本文:
---+---

2020年12月4日金曜日

石牟礼道子 苦海浄土

 石牟礼道子いま道しるべに

「苦海浄土」題材に曲・「自然への畏怖」シンポで共有
残した言葉 コロナ禍で問い直す試み

コロナ禍のいま、生の尊厳を求める水俣病患者たちの姿を描いた小説『苦海浄土』で知られる作家(1927~2018)に触発された表現が続けて世に出ている。
石牟礼の思想を道しるべに、「分断」や「生産性」といった言葉で語られる現代社会を問い直そうとする試みだ。
脳出血による右半身まひから復帰し「左手のピアニスト」として知られる舘野泉さん(84)は11月、東京で開いたリサイタルでピアノソナタ「苦海浄土によせる」を初演した。
穏やかな海のような曲調は突然、不協和音に包まれ、やがてつかの間の凪(なぎ)を思わせる静けさのうちに終わる。
舘野さんは演奏後、「響くほどに、のめり込んでしまう。いまどき珍しい力を持った曲です」。

「のさり」に希望

熊本市の作曲家、光永浩一郎さん(54)が熊本県水俣市を訪ね、取材を重ねて書き上げた。
きっかけは、水俣病にかかって差別を受けた漁師の故杉本栄子さんが語り、石牟礼が書き伝えた「のさり」という言葉を知ったこと。
病と差別に苦しみ抜いた末に、「天からの授かりもの」ととらえ直した方言だ。

石牟礼は、杉本さんの語りをこう書き残している。
<(水俣病の原因企業)チッソも許す。病気になった私たちを迫害した人たちも全部許す。許すと思って、祈るごつなりました>
『花びら供養』

苦しみのなか「のさり」だと思えば、決して通じ合えないと思われた相手にも手を差し伸べられる。
光永さんは「『分断』という言葉がついて回る世の中ですが、分かり合えるという希望は持ち続けたい」。
京都市では9月、コロナ下で文化や芸術が果たす役割についてのシンポジウムが開催された。

---+---

提供データ:
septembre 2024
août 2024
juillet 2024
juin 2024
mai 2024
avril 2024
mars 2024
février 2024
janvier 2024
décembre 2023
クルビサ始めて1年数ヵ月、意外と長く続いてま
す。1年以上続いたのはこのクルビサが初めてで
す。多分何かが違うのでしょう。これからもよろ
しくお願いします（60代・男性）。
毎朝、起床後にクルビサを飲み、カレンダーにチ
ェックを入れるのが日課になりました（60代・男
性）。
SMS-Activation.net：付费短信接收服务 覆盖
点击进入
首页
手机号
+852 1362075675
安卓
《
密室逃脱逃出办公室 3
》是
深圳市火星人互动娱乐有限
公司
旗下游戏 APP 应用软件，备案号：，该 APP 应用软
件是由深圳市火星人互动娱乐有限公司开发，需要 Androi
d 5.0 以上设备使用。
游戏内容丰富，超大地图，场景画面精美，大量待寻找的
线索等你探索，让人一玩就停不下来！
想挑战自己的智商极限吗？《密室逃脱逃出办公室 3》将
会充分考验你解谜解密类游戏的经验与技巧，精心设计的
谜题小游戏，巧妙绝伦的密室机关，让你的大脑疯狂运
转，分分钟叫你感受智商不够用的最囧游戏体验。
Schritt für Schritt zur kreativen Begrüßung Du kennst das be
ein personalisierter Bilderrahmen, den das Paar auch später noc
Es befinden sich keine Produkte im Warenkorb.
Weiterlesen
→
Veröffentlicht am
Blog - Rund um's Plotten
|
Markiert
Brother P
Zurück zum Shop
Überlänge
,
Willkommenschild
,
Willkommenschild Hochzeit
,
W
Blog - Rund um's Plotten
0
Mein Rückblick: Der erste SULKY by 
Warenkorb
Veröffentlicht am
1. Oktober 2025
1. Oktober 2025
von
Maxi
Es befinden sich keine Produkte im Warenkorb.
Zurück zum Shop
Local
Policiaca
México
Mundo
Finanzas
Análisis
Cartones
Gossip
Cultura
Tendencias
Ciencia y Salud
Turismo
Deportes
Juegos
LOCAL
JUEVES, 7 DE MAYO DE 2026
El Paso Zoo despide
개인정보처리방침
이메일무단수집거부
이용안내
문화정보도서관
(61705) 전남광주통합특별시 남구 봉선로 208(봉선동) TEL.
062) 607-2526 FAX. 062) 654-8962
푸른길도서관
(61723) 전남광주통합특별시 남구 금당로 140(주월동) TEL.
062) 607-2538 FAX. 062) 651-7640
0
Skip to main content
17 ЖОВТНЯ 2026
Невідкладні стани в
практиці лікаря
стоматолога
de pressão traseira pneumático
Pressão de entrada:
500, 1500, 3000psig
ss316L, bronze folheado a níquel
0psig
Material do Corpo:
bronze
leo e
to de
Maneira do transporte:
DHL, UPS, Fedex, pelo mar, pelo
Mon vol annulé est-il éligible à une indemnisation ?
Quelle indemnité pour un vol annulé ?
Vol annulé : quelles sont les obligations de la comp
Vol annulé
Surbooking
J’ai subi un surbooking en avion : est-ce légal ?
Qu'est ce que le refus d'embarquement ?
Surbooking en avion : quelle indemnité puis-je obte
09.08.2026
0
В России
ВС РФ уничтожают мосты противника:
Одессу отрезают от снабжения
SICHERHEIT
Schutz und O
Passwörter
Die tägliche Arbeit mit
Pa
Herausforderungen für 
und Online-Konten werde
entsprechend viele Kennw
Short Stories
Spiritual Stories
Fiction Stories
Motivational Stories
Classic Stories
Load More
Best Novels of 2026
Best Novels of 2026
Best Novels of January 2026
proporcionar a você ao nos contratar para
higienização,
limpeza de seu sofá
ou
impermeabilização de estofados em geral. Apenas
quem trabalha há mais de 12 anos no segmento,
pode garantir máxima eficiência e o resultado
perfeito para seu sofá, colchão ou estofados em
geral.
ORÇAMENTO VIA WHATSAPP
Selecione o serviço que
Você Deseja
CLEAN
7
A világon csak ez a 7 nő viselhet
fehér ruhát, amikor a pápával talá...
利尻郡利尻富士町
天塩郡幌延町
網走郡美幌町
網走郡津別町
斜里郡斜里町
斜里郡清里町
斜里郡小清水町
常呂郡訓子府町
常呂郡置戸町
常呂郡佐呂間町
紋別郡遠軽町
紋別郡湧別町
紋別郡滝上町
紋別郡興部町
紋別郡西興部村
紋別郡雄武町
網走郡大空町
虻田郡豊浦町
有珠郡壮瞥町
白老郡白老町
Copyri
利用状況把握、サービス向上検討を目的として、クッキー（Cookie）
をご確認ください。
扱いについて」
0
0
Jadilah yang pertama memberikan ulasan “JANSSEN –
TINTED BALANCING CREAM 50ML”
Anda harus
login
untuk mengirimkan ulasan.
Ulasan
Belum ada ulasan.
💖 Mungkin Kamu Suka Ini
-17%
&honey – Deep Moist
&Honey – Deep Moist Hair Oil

---+---

石牟礼道子と『苦海浄土』をめぐる記事を、最後の文の後から書き継いでください。 これらの行は、本文とは別の出典から取られたものです。

解答:
参加した上智大学大学院特任教授(宗教学)の鎌田東二さんは「どれだけ科学が発達しても、人間は形を超えた何かに生かされているという感覚を持つ」と指摘。
「『苦海浄土』などの小説で豊穣に切実に描いた(自然への)畏怖、畏敬の念」を思い起こすことの大切さを訴えた。
石牟礼の残した言葉を考える試みが続く状況について、「法政大学総長の田中優子さん(近世文学)は「3・11の後に似ている」と指摘する。「新型コロナでもやはり、世の中の仕組みがひっくり返った。近代以降の人間社会の根底から問い直した石牟礼さんの思想に、これからの時代の手がかりを求めているのでは」
12年に対談した際、石牟礼は「共同体というのは、万物が呼吸し合っている世界」と語ったという。
貝や魚などの「命のざわめきに満ちた」水俣の渚で育ち、人間はあくまで「生類の一員」であり、「つながり合う命そのものに価値がある」と考えた石牟礼の思想が表れた言葉だ。

試される共感力

田中さんが10月に出した「苦海・浄土・日本』(集英社新書)で、石牟礼が人の苦しみに共感し、我が苦しみのようにもだえた「もだえ神の精神」を論じた。
石牟礼が水俣病患者を支援したのも、この気持ちにかられたからだった。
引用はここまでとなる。